*** Opening of Given passage ***

John Mabey started his career as a mental health counselor and infuses everything he’s learned about relationships and emotions into his characters. His work has been produced in Los Angeles and New York as well as overseas in Amsterdam. Here, he gives an overview of his play and looks ahead to theater in the post-covid age.
Come see us perform John’s play, along with seven other short plays, online Nov. 13, 14, 20, 21 at 7 p.m. For details, check out our 60 is the New 40 Festival page. For tickets, click here.
- How do you describe the essence of your play to those who haven’t seen it?
This play explores the question of what happens after we stop doing the job that had previously defined us. And it celebrates the process of anxiety but ultimate joy at discovering our hidden talents. I hope people of every age will connect with these themes of where and how to belong.
- What was your inspiration to write this script?
We’re usually the heroes of our own stories, and these superhero sisters have been in my imagination for a long time. A theme I often write about is identity and especially how identity changes over time, and these characters are unique in that their superhero identities have been tied together through the bonds of family.
- How and why did you become a playwright?
I’ve been a storyteller since I was young, and playwriting grew from a desire to express myself but unsure how. I was raised in a small community but unexpectedly had the chance to travel abroad as a teenager, becoming immersed in diverse cultures vastly different from my own.

*** Close of Given passage ***
*** Opening of Record set ***

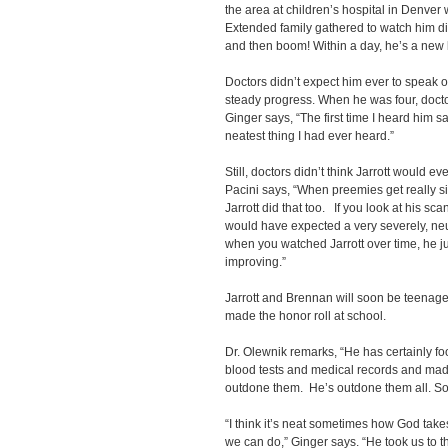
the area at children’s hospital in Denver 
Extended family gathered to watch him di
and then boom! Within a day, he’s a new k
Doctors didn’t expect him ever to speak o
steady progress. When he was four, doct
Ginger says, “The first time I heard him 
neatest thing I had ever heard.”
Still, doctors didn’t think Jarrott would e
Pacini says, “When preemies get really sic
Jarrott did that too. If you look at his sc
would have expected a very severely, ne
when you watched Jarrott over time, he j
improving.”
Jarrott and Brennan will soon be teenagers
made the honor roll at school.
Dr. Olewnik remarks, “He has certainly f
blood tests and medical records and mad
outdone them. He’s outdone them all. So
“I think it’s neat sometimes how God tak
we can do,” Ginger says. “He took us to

*** Close of Record set ***
*** Opening of Record set ***

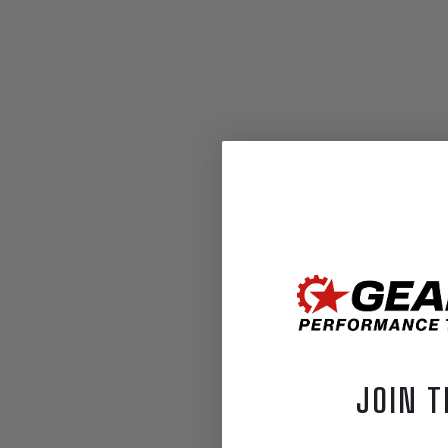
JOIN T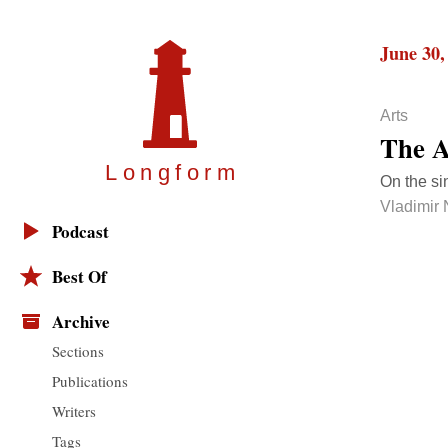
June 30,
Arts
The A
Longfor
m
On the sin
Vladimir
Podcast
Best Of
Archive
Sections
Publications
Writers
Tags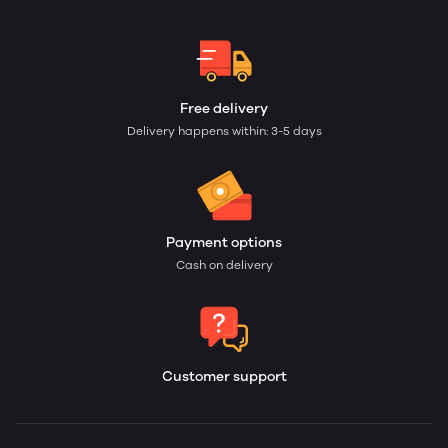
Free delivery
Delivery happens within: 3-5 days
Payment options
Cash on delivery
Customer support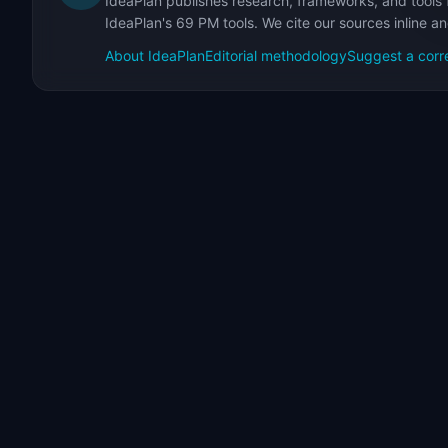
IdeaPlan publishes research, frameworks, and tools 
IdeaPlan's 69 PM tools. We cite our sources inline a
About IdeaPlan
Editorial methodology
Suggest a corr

*** Close of Record set ***

Exercise goal
Write out the complete John Mabey interview word for word, from the opening sentence to the final answer.

Exercise solution
John Mabey started his career as a mental health counselor and infuses everything he’s learned about relationships and emotions into his characters. His work has been produced in Los Angeles and New York as well as overseas in Amsterdam. Here, he gives an overview of his play and looks ahead to theater in the post-covid age.
Come see us perform John’s play, along with seven other short plays, online Nov. 13, 14, 20, 21 at 7 p.m. For details, check out our 60 is the New 40 Festival page. For tickets, click here.
- How do you describe the essence of your play to those who haven’t seen it?
This play explores the question of what happens after we stop doing the job that had previously defined us. And it celebrates the process of anxiety but ultimate joy at discovering our hidden talents. I hope people of every age will connect with these themes of where and how to belong.
- What was your inspiration to write this script?
We’re usually the heroes of our own stories, and these superhero sisters have been in my imagination for a long time. A theme I often write about is identity and especially how identity changes over time, and these characters are unique in that their superhero identities have been tied together through the bonds of family.
- How and why did you become a playwright?
I’ve been a storyteller since I was young, and playwriting grew from a desire to express myself but unsure how. I was raised in a small community but unexpectedly had the chance to travel abroad as a teenager, becoming immersed in diverse cultures vastly different from my own.